▸ 文档节选:
****************************************
正文 第36章 書信(3)(2 / 2)

不,我這比喻打得不好,它給你的印象好像是說我整日裏在忙著服務,有許多艱難的工作做,其實,那又不然,雖然思成與我整天宣言我們願意義務地替政府或其他公共機關效力,到了如今人家還是不找我們做正經事,現在所忙的僅是一些零碎的私人所委托的雜務,這種私人相委的事如果他們肯給我們一點實際的酬報,我們生活可以稍稍安定,挪點時候做些其他有價值的事也好,偏又不然,所以我仍然得另想別的辦法來付昆明的高價房租,結果是又接受了教書生涯,一星期來往爬四次山坡走老遠的路,到雲大去教六點鍾的補習英文。上月淨得四十餘元法幣,而一方麵為一種我們最不可少的皮尺昨天花了二十三元買來!
****************************************
▸ 存储数据:
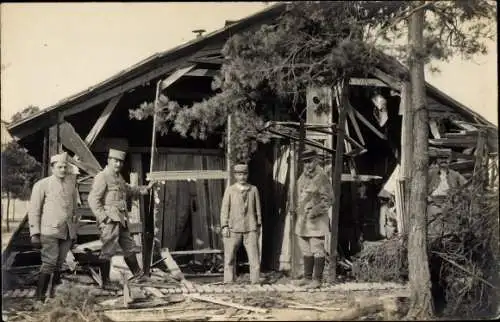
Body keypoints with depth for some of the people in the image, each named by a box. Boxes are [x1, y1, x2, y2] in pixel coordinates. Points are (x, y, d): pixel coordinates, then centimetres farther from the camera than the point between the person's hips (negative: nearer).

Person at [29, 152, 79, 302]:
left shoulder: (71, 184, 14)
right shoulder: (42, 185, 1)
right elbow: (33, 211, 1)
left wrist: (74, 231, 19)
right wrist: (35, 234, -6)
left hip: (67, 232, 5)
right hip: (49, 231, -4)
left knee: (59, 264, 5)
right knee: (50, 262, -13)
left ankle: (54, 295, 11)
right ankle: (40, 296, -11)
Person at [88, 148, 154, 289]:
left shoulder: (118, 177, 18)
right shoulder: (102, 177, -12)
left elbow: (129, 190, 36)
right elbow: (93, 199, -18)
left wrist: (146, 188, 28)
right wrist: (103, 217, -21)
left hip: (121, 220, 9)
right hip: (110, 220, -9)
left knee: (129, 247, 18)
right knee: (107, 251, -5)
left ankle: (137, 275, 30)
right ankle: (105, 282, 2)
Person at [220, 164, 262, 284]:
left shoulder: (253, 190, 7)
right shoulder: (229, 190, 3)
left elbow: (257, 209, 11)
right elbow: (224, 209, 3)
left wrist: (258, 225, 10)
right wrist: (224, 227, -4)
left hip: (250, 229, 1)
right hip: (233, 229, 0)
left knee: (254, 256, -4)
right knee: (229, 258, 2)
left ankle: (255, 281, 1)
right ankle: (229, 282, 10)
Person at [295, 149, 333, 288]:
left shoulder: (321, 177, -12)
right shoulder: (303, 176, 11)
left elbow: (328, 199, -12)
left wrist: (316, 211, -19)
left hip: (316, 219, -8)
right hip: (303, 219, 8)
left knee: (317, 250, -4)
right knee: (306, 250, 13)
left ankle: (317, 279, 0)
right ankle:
****************************************
▸ 工作指令 1: 请列出文档节选中出现的全部人名、地名和学校名称。
▸ 工作指令 2: 请把文档节选里介于“不,我這比喻打得不好,它給你”与“的皮尺昨天花了二十三元買來!”之间的文字照原样重新录入，首尾两处也包括在内。

▸ 任务结果 1: 思成、昆明、雲大

▸ 任务结果 2:
不,我這比喻打得不好,它給你的印象好像是說我整日裏在忙著服務,有許多艱難的工作做,其實,那又不然,雖然思成與我整天宣言我們願意義務地替政府或其他公共機關效力,到了如今人家還是不找我們做正經事,現在所忙的僅是一些零碎的私人所委托的雜務,這種私人相委的事如果他們肯給我們一點實際的酬報,我們生活可以稍稍安定,挪點時候做些其他有價值的事也好,偏又不然,所以我仍然得另想別的辦法來付昆明的高價房租,結果是又接受了教書生涯,一星期來往爬四次山坡走老遠的路,到雲大去教六點鍾的補習英文。上月淨得四十餘元法幣,而一方麵為一種我們最不可少的皮尺昨天花了二十三元買來!